Tuesday, Feb 16, 2016
We met Denisse at the Ecuadorian Ministry office so we could pay for our Visa processing, and turn in our passports for our visas to be secured into them. This was a very long process. It was longer than when we were here last and waited in line to have the clerk review each page of our very thick visa application file. So it goes in Ecuador.,,you just can’t predict what you will get.
There are 26 windows in this place and only one window was processing visa payments. When we arrived, our clerk at our window was helping number 7, and our number was 14. Sometimes one person took as long as 20 minutes…so our wait continued to build. I soon realized there would be no way to make the 11:25 am bus back to Bahia, and that meant we would be on the 12:50 pm bus out of Guayaquil. What can you do?
It was a bit chaotic when we did have our turn. At the window the clerk had to review our file…the one already reviewed and approved…the approved file that brought us here today. Can you say redundancies? Once we “checked out”, he gives us a small piece of paper that says what we are to pay. We have to go to the one and only cashier window, wait in line, then give the woman behind the glass our little piece of paper with the stated amount of money to pay.
I did this, but the total was $930 and I pushed through $940 since I did not have anything smaller than a $20. Denisse reached in and pulled one twenty dollar bill out and handed it back to me. She told me they do not make change.
Now, as I look through the window, the woman behind the glass has a drawer filled with tons of cash and coin.

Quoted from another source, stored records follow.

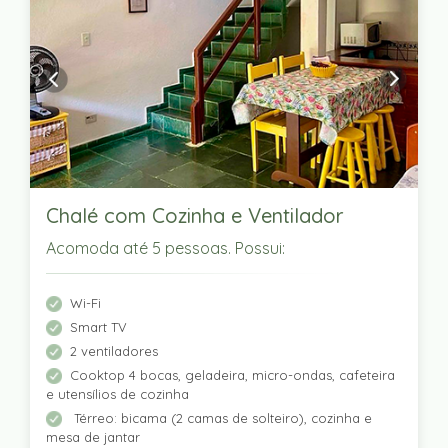
Chalé com Cozinha e Ventilador
Acomoda até 5 pessoas. Possui:
Wi-Fi
Smart TV
2 ventiladores
Cooktop 4 bocas, geladeira, micro-ondas, cafeteira
e utensílios de cozinha
Térreo: bicama (2 camas de solteiro), cozinha e
mesa de jantar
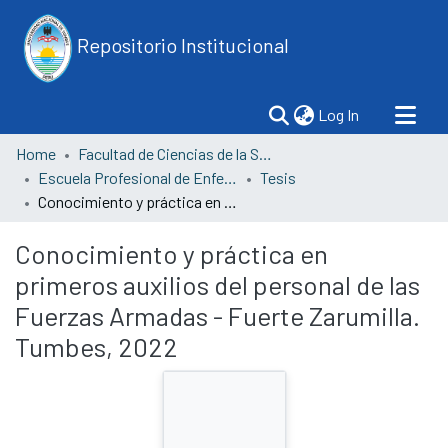
Repositorio Institucional
(current)
Log In
Home
Facultad de Ciencias de la Salud
Escuela Profesional de Enfermería
Tesis
Conocimiento y práctica en primeros auxilios del personal de las Fuerzas Armadas - Fuerte Zarumilla. Tumbes, 2022
Conocimiento y práctica en
primeros auxilios del personal de las
Fuerzas Armadas - Fuerte Zarumilla.
Tumbes, 2022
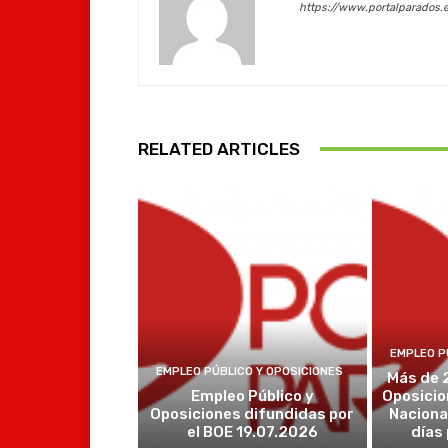
https://www.portalparados.
RELATED ARTICLES
EMPLEO P
EMPLEO PÚBLICO Y OPOSICIONES
Más de 
Empleo Público y
Oposicio
Oposiciones difundidas por
Naciona
el BOE 19.07.2026
días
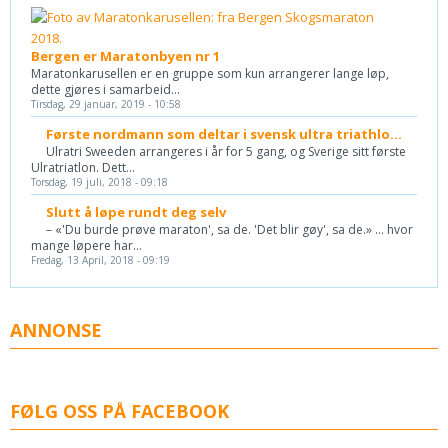
Bergen er Maratonbyen nr 1
Maratonkarusellen er en gruppe som kun arrangerer lange løp,
dette gjøres i samarbeid...
Tirsdag, 29 januar, 2019 - 10:58
Første nordmann som deltar i svensk ultra triathlo...
Ulratri Sweeden arrangeres i år for 5 gang, og Sverige sitt første
Ulratriatlon. Dett...
Torsdag, 19 juli, 2018 - 09:18
Slutt å løpe rundt deg selv
– «'Du burde prøve maraton', sa de. 'Det blir gøy', sa de.» ... hvor
mange løpere har...
Fredag, 13 April, 2018 - 09:19
ANNONSE
FØLG OSS PÅ FACEBOOK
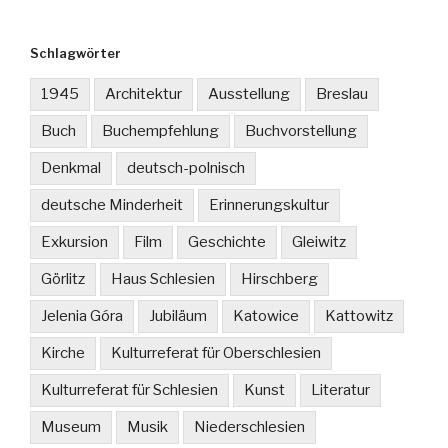
Schlagwörter
1945
Architektur
Ausstellung
Breslau
Buch
Buchempfehlung
Buchvorstellung
Denkmal
deutsch-polnisch
deutsche Minderheit
Erinnerungskultur
Exkursion
Film
Geschichte
Gleiwitz
Görlitz
Haus Schlesien
Hirschberg
Jelenia Góra
Jubiläum
Katowice
Kattowitz
Kirche
Kulturreferat für Oberschlesien
Kulturreferat für Schlesien
Kunst
Literatur
Museum
Musik
Niederschlesien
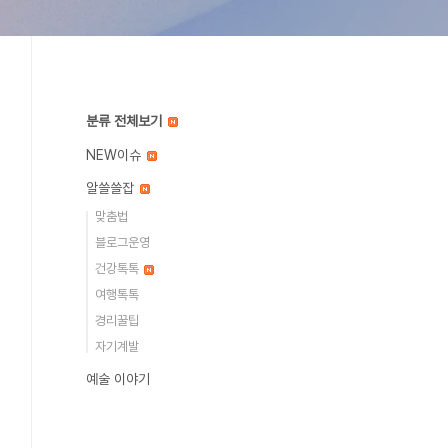
분류 전체보기
NEW이슈
알쓸쓸잡
맞춤법
블로그운영
건강톡톡
여행톡톡
경리꿀팁
자기계발
예술 이야기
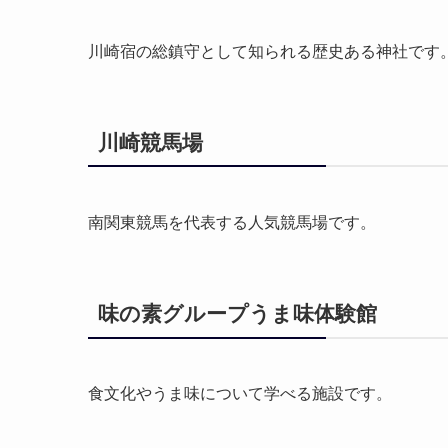
川崎宿の総鎮守として知られる歴史ある神社です
川崎競馬場
南関東競馬を代表する人気競馬場です。
味の素グループうま味体験館
食文化やうま味について学べる施設です。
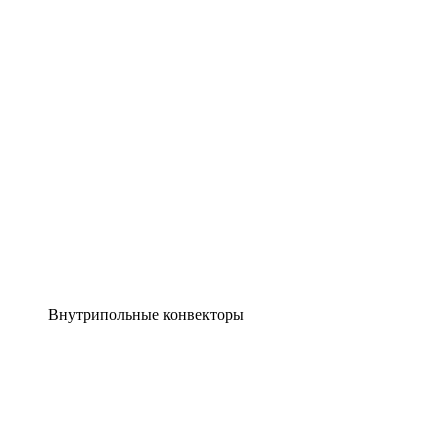
Внутрипольные конвекторы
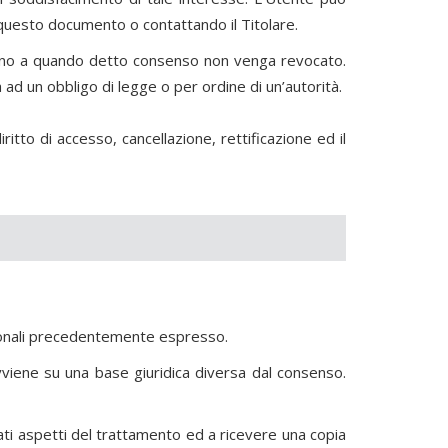
di questo documento o contattando il Titolare.
 sino a quando detto consenso non venga revocato.
ad un obbligo di legge o per ordine di un’autorità.
ritto di accesso, cancellazione, rettificazione ed il
sonali precedentemente espresso.
viene su una base giuridica diversa dal consenso.
nati aspetti del trattamento ed a ricevere una copia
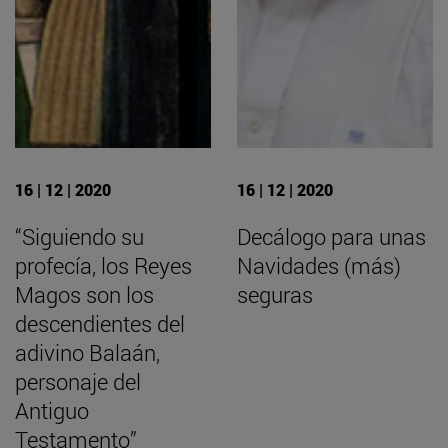
16 | 12 | 2020
16 | 12 | 2020
“Siguiendo su
Decálogo para unas
profecía, los Reyes
Navidades (más)
Magos son los
seguras
descendientes del
adivino Balaán,
personaje del
Antiguo
Testamento”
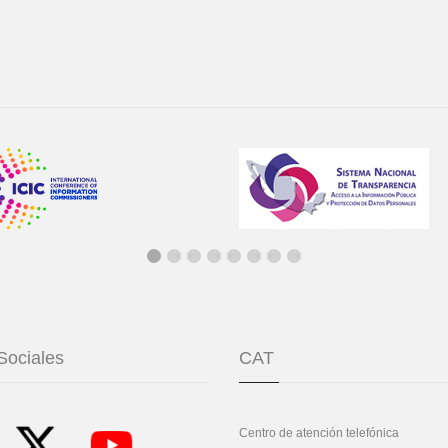
Sociales
CAT
Centro de atención telefónica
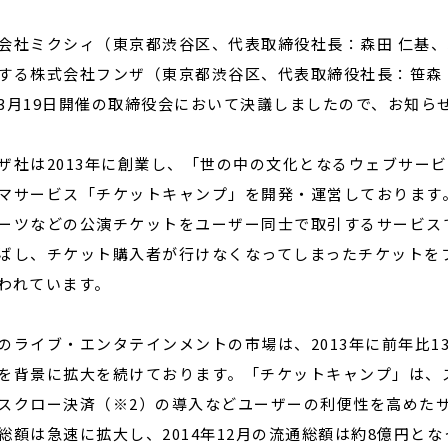
会社ミクシィ（東京都渋谷区、代表取締役社長：森田 仁基
する株式会社フンザ（東京都渋谷区、代表取締役社長：笹森
閉じる
3月19日開催の取締役会において決議しましたので、お知ら
ザ社は2013年に創業し、「世の中の文化となるウェブサー
マサービス「チケットキャンプ」を開発・運営しております
ーツなどの公演チケットをユーザー同士で取引するサービスで
ばし、チケット購入者が行けなくなってしまったチケットを
われています。
のライブ・エンタテインメントの市場は、2013年に前年比1
を背景に拡大を続けております。「チケットキャンプ」は、
スクロー決済（※2）の導入などユーザーの利便性を高めた
総額は急速に拡大し、2014年12月の流通総額は約8億円と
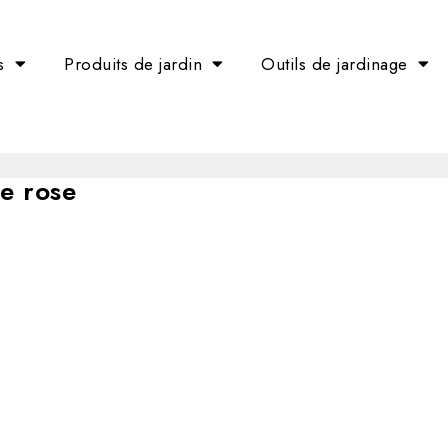
s
Produits de jardin
Outils de jardinage
e rose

Ok fine. I start digging in my pocket and find a $5 bill, then I pull out my change and I have five $1 coins (Ecuadorians do not use $1 bills). But it’s too late!
The woman has already processed my receipt for $920 dollars. I’m standing there with the other $10 in my hand. I follow Denisse back over to the first window. The clerk is now helping someone else, but in typical Ecuadorian fashion, Denisse pushes her hand through the slot in the glass with our receipt and says something to the clerk.
He then hands her another little slip of paper and we go back to the cashier. This time we wait in line, and then we pay the missing $10 from our first run through. The cashier gives us our receipt which we take back to the first clerk.
I honestly don’t remember if someone was standing there being helped or not, and if we butted in or not. I was still trying to process why a cashier can’t make change, or why she couldn’t have waited an additional 30 seconds while I was fetching the $10 out of my pocket. At any rate, our full payment is processed and we are told to come back on Monday to pick up our passports with our new visas in them.
Ok, that’s great news right? Well..it is but it has been a grueling 24 to 36 hours in Guayaquil. No one is ready to come back here that soon. We have not met one person…on a bus, in the hotel, in a cab, or anywhere, who hasn’t told us about the dangers of phones being stolen, of backpack straps being slit with a knife and stolen off your back, of being robbed on the street, or hijacked in an “unofficial” cab. Basically it just sounds like open season on Gringos in this city.
Now, that doesn’t mean that we haven’t been out walking on the streets during the day and at night, or that we haven’t gotten into multiple cabs. It does mean we are hyper vigilant of our surroundings, and depending on the time of day and where we are going, we remove all watches, jewelry, wallets, purses, significant cash, and extra credit cards. It becomes mentally exhausting to operate like this…and that is on top of the communication difficulties we regularly experience.
I was so happy to get back to the bus terminal and be headed back to Bahia. The craziness of Guayaquil makes me appreciate the slow, eazy, safe pace of our little town on the ocean.
https://youtu.be/nGZObt4xAus%20
It’s a long ride back, and we pass so many buildings, shops, people, and run down towns along the way.
In Guayaquil we went to two shopping malls (one that even had a Rolex store) that basically have every high end clothing store you would find in the States. It is such a contrast to the poverty that is everywhere. AND…who is buying this stuff?
A 65″ Curved Samsung Smart TV was $16,000 dollars (or $1212/mo x 15 mo= $18,000)!
I just looked it up online at Best Buy and it sells for $3000 in the States.
We’re home and it feels nice to be out of the chaos! We can rest up before we have to go go back and do it all over again in 5 days.
Chao.
Todd, Hi to everyone and pet Keeper for me. He is a cute dog. I don’t think I would like Guayaquil. Although there are some streets in Canada and the USA that you can get mugged also. I realize that we have a superior Government doing our paper work. Take care and be safe.
I’ll give Keeper a pat from you Galya…she is a spoiled S. American dog now. Her bark stills sounds English to me though.